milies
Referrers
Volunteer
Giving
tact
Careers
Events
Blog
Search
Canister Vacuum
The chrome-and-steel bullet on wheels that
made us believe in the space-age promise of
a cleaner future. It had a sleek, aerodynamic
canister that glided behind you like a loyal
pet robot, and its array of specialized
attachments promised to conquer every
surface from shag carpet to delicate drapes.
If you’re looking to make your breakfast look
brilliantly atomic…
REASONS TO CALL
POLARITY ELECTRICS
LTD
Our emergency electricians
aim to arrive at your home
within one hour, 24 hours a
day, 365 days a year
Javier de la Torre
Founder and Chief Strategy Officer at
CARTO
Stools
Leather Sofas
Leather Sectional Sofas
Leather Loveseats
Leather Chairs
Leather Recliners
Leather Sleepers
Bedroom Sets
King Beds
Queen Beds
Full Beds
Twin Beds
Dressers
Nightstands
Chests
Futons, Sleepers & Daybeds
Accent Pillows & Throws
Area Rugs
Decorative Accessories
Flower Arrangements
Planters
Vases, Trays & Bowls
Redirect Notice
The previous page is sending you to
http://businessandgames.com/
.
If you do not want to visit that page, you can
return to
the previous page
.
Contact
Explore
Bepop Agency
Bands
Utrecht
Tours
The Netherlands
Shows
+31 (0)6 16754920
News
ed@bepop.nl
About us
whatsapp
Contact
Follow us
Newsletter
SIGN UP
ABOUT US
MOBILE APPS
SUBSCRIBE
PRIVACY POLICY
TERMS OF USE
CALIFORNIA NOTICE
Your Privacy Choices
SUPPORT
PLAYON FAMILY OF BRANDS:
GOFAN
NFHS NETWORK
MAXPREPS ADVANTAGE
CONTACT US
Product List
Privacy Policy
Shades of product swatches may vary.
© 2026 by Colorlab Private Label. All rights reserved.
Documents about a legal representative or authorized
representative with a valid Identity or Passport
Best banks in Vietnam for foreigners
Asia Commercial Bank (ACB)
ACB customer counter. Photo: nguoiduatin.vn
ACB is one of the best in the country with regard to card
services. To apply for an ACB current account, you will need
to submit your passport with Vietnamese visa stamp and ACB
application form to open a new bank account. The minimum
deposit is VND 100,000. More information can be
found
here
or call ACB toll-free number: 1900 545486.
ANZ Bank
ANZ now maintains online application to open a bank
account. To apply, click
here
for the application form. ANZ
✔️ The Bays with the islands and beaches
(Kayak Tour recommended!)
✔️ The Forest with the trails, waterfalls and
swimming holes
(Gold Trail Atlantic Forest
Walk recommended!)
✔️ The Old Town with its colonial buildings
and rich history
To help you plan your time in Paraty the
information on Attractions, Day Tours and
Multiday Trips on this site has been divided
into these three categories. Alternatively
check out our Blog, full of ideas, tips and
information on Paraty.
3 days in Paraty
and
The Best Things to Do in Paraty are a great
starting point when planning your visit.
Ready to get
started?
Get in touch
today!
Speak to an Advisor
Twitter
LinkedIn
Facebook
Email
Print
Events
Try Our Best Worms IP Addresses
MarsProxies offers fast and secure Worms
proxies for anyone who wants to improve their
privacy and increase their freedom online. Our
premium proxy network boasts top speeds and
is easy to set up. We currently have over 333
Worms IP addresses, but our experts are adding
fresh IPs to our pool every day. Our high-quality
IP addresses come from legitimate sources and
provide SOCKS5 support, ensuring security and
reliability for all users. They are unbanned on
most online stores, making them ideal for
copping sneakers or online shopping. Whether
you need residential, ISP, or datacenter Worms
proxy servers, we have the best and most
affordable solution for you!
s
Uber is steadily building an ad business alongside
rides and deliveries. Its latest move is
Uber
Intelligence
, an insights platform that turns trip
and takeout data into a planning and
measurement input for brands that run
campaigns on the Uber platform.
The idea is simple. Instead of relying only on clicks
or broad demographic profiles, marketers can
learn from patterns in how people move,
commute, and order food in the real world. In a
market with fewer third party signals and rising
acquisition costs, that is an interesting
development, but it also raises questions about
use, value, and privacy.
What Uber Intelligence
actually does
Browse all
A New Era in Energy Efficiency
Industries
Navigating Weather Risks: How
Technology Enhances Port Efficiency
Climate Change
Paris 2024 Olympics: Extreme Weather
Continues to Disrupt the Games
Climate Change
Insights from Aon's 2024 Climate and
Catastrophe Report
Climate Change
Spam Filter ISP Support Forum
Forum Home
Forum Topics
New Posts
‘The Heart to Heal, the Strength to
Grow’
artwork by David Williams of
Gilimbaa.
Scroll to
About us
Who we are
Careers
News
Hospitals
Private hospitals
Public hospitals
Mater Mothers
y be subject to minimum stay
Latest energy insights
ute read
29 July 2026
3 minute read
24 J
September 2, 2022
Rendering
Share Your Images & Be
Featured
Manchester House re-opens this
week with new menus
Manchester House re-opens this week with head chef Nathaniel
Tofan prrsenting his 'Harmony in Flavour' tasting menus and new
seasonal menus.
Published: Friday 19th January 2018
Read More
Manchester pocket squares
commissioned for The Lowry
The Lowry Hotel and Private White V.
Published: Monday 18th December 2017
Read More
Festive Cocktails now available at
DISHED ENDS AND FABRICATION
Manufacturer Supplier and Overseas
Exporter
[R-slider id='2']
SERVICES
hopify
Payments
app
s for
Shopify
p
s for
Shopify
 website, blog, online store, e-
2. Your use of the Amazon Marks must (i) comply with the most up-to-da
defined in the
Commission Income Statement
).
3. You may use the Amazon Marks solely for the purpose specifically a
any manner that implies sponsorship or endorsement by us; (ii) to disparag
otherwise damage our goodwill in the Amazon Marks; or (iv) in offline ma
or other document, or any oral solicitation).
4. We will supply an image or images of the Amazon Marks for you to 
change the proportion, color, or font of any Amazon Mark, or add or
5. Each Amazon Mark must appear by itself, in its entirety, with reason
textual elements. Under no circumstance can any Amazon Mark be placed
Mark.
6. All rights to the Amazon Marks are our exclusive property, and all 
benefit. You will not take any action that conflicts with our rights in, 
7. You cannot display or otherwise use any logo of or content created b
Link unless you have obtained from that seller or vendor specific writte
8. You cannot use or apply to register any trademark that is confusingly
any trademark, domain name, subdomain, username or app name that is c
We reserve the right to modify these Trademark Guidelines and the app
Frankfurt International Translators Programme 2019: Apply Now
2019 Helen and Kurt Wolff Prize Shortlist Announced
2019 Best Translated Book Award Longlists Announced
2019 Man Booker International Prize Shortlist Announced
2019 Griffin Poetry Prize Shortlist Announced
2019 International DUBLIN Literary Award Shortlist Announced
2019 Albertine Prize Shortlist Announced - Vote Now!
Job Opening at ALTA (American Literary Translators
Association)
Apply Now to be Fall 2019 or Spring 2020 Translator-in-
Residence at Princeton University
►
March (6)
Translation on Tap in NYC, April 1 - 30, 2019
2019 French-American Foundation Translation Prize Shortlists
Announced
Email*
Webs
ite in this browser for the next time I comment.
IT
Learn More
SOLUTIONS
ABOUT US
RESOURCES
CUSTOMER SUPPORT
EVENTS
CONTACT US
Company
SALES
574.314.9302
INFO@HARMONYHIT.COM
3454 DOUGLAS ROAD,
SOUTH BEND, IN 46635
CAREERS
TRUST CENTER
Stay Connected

■ ■ ■

Looking through the records, copy out every line in which the word "Sofas" is found.

Leather Sofas
Leather Sectional Sofas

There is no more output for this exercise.